Tuesday, June 05, 2007

Nankai University Binhai College

In the previous post (below, or here) I talked about our day at Nankai University Binhai College. Binhai is a new campus and they’re still building it. Nothing there is more than about three years old.

They have an interesting dynamic going on here between Nankai and Binhai. It is somewhat like our state system of universities and colleges in that they are clearly related to each other, but they have different missions and generally serve different populations. Binhai offers bachelor degrees but no graduate programs. Nankai is increasingly emphasizing graduate programs with about 50% of their students earning masters, doctorates, or others forms of graduate degrees.

Since Nankai is a highly rated university in the country, they get part of the cream of the crop of the entering college students, based primarily on the college entrance exam score. Nankai has a high percentage of seasoned professors with distinguished records. The state (China National Government) highly subsidizes the cost of attending the top universities so that the tuition paid by the students is very low.

Binhai provides an opportunity for students with lower scores (but still pretty good) to earn a degree and possibly get into a graduate program later on. Binhai also has many more young and less experienced professors although they also some older, semi-retired professors, many of them from Nankai. Seems somewhat like phased retirement. To me the most interesting piece is that colleges such as Binhai are not subsidized nearly as highly as the universities so the tuition rates that the students pay are about 10 times higher.

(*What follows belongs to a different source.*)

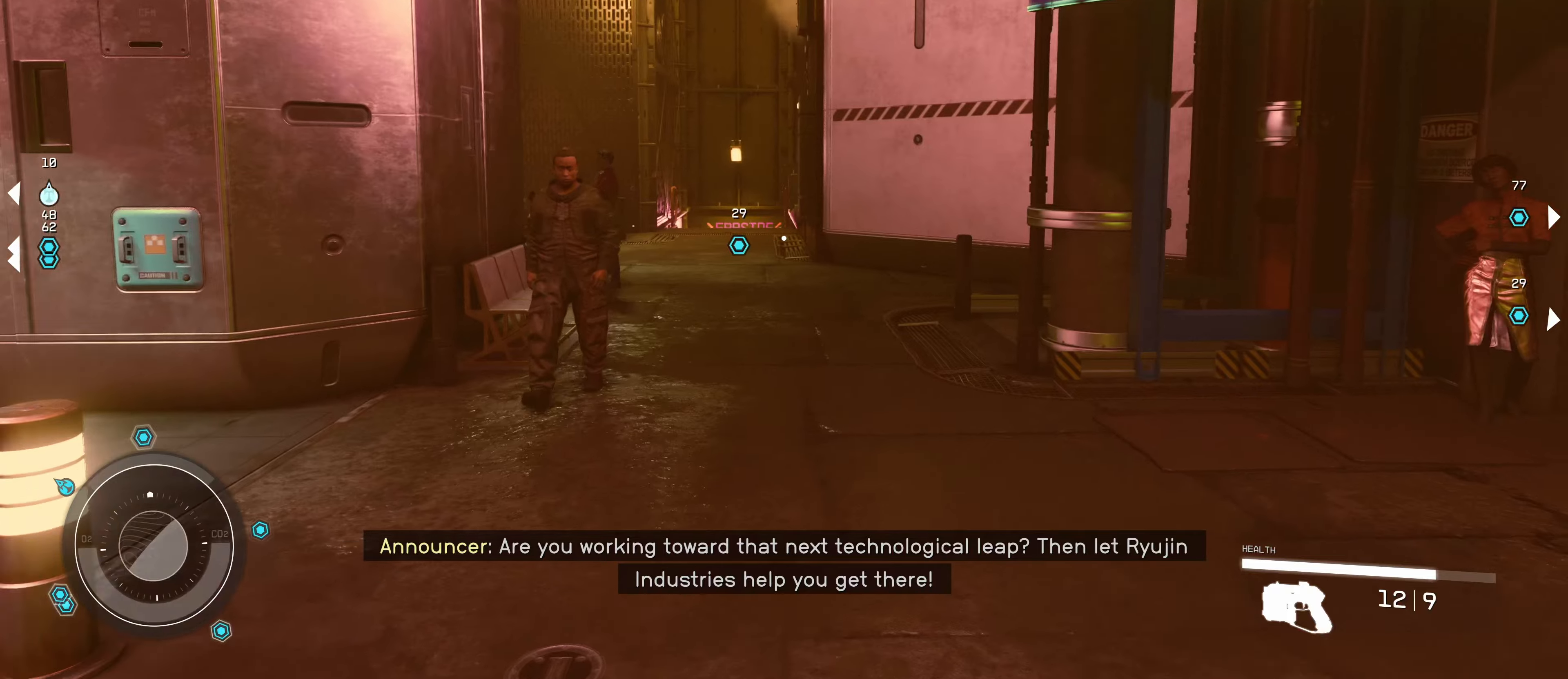
{"keys": ["w"], "mouse": [], "events": [[183, "f", "down"], [333, "f", "up"]]}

In the U.S., community colleges have the lowest tuition rates, universities are higher, and the elite universities are the highest. So in the U.S. you have to pay heavily to get your degree from one of the top universities, but in China the state awards you with low cost access to the top universities because you are one of the best and brightest. Gee, I wonder which country has figured this out the best. Yes, I understand that the public/private school dichotomy isn’t quite the same in China as in the U.S., but that just begs another question altogether.